══ Input material
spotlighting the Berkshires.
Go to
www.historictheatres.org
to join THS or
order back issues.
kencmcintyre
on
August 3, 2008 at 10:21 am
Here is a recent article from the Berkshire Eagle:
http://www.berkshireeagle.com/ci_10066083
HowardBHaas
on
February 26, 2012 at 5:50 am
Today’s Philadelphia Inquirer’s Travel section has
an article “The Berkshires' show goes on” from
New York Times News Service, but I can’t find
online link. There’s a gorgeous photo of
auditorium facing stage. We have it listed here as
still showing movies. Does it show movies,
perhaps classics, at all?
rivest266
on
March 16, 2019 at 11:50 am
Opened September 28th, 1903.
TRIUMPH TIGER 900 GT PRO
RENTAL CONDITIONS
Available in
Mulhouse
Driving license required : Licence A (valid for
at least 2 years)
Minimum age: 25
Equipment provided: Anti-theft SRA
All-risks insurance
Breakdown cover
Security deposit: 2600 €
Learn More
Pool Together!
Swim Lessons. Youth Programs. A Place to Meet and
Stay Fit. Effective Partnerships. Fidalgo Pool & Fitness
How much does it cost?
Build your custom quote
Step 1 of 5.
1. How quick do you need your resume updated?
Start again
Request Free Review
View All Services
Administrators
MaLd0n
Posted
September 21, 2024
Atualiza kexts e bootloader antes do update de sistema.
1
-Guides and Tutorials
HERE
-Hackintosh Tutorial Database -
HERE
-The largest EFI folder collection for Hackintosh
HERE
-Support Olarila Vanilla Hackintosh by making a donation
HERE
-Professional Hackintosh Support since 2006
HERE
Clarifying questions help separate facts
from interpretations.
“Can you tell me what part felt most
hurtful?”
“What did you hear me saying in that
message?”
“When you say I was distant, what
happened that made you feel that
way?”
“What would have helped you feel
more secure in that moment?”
════
* **Task directions**
Among the records above, find the lines where the word "Pool" appears and copy them.

* **Solution to this exercise**
Pool Together!
Stay Fit. Effective Partnerships. Fidalgo Pool & Fitness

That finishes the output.